We also looked at the VEGF Expression. We only have one time point for VEGF Expression, and this is mouse VEGF Expression. So this is coming from the mouse stroma. And what we saw, so at 21 days afterwards, what we saw is exactly the opposite of what we would have expected, and that is the good responders in terms of a long doubling time had the highest levels of VEGF Expression. So that's a complete opposite of what we would've expected and the poor responders had lowest levels of VEGF expression.

And so we postulate that in response to radiation, the tumor changes starts to react, the stroma of the animals starts to respond. And so those tumors that feel a big response to radiation early on. So this is the tumor growth. So this would be a rapid growth. Early on, the stroma reacts, expresses VEGF to try to counteract that... One minute. Perfect.

And so what we're actually measuring is 21 days later, the VEGF has done its job. And so the tumor is being killed and we have low levels down there as opposed to tumors that are undergoing slow growth. And I wanna point out that this is again, stromal VEGF. So it's coming from the mouse and not from the tumor in this case. We looked at interaction of small molecule inhibitors, in this case, Sorafenib. It's approved for use in advanced renal cell carcinoma, I think.

So it acts on the VEGF receptor and the platelet-derived growth factor receptor, and also the RAF kinase pathway. So, we like it because it has many mechanisms for interaction. And this is very preliminary data, but as you can see drug alone, radiation alone, and then a profound effect when the two are given together.

So all of these interests that led me to UT Southwestern has led us to put together a program, Project Grant and tumor and normal tissue response to large dose per fraction. As part of that program, Project Grant, we were building a successive, a number of preclinical, image-guided SBRT machines. So this is the first generation, which was just finished a couple of weeks ago. So the idea is, and again, this is a mouse, so he's only that big that you can see his lung.

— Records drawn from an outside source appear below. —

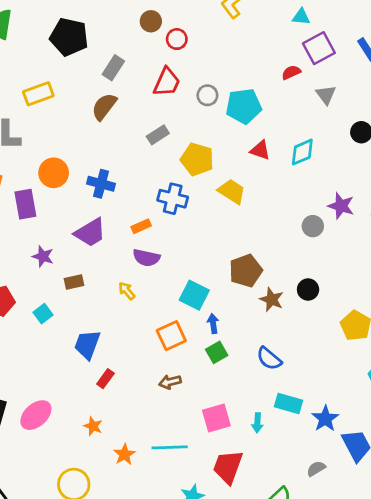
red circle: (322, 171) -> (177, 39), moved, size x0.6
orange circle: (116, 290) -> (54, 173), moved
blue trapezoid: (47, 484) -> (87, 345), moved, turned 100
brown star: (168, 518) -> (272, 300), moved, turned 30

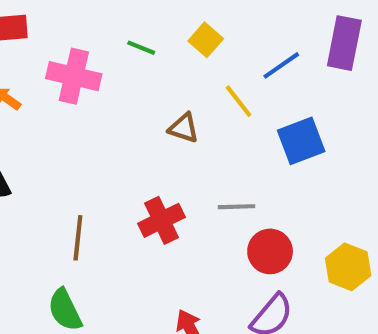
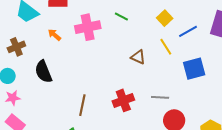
yellow square: (206, 40) -> (165, 18), moved
pink cross: (74, 76) -> (88, 27), turned -30

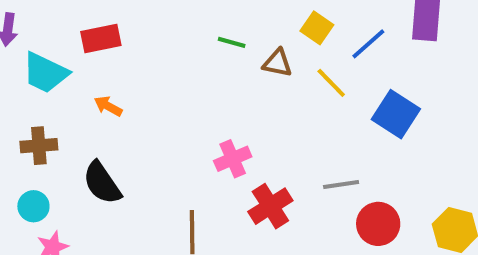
pink cross: (88, 27) -> (233, 159), moved, size x0.7
brown cross: (16, 47) -> (39, 146), turned 30
brown triangle: (138, 57) -> (277, 63), moved
blue square: (194, 69) -> (396, 114), turned -30

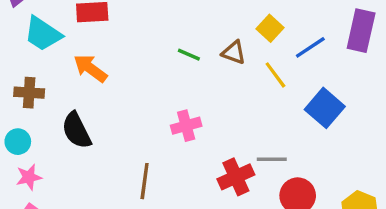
green line: (232, 42) -> (189, 55), moved
orange arrow: (108, 106) -> (90, 68), size x1.5
red cross: (270, 206) -> (236, 177), moved

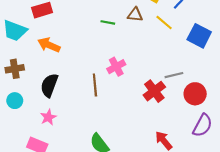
black semicircle: (76, 130) -> (49, 85), turned 60
pink star: (29, 177) -> (48, 117), moved
brown line: (145, 181) -> (95, 85), moved

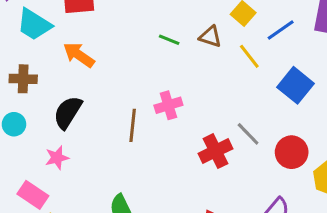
gray line: (174, 75) -> (248, 134), turned 48
red circle: (195, 94) -> (292, 152), moved

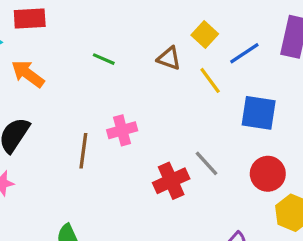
green line: (169, 40) -> (104, 59), moved
blue square: (295, 85) -> (259, 113), turned -32
red circle: (292, 152) -> (268, 174), moved

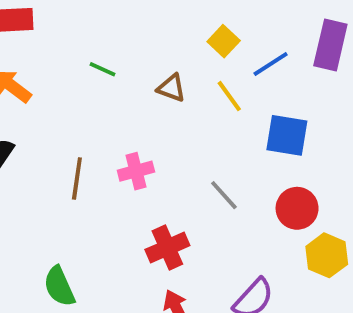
brown triangle: (169, 58) -> (171, 88), moved
pink cross: (122, 130) -> (136, 171), moved
red cross: (171, 181) -> (167, 248), moved

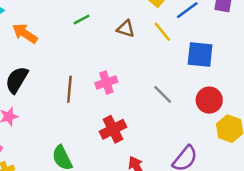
green line: (103, 69) -> (82, 19), turned -49
red cross: (167, 248) -> (113, 129), moved

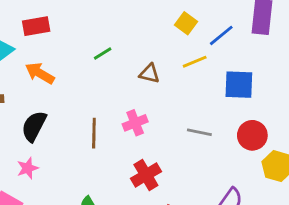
brown triangle: (126, 29) -> (149, 74), moved
yellow line: (162, 32) -> (195, 62), turned -70
gray line: (163, 94) -> (199, 132), turned -30

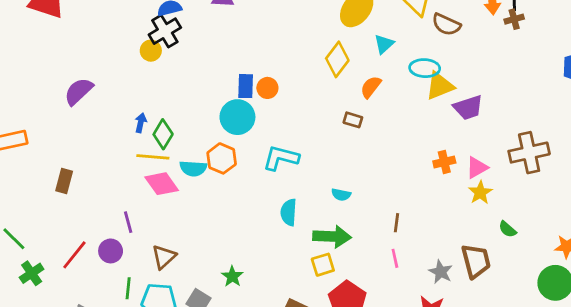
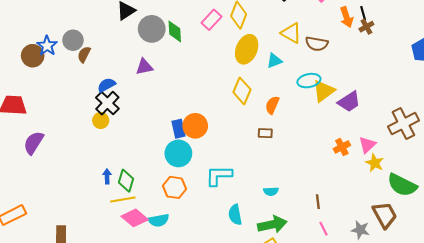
cyan triangle: (384, 44) -> (274, 61), moved, turned 35
orange circle: (267, 88) -> (195, 126), size x1.5
purple semicircle: (79, 91) -> (34, 143), moved
cyan semicircle: (193, 168) -> (159, 220), moved
green semicircle: (508, 229) -> (402, 185), size x2.0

The idea in this study is to target normal lung with a small beam of radiation high dose. So this is pre, this is our localization image, and then he's moved so the field center is denoted here. So he's moved into the correct position, and then I've got a double exposure. This happens to be a five-millimeter collimator. And we actually determined that we needed small collimators. So we have a three-millimeter collimator in the small animal radiator, very nice sharp profile. We can give 100Gy to the animals in less than 8 minutes.

As part of the program Project Grant, we're not looking at just subcutaneous tumors, but orthotopic tumors, which can be a real challenge. So here's an orthotopic lung model. And I can let my colleagues tell you how this has developed, and we firmly believe we'll be able to target these, use BrainsScan to treat them.

So just to finish up in conclusion, there's a rapid adoption of SBRT. We don't really know what these doses mean that we're using. So we should take advantage of technologies at present like molecular imaging in the preclinical setting to try to really understand that in a robust way. And I think that those of us who embark on these new technologies and adoption of these new clinical technologies should really be encouraged to do it in the scope of prospective studies. And this was Mexico City. This was two Novalises ago, and I'm happy the whole group is back together again. So who knows where the next Novalis Circle will be, but we'll have more pictures as the days go on. Thanks very much.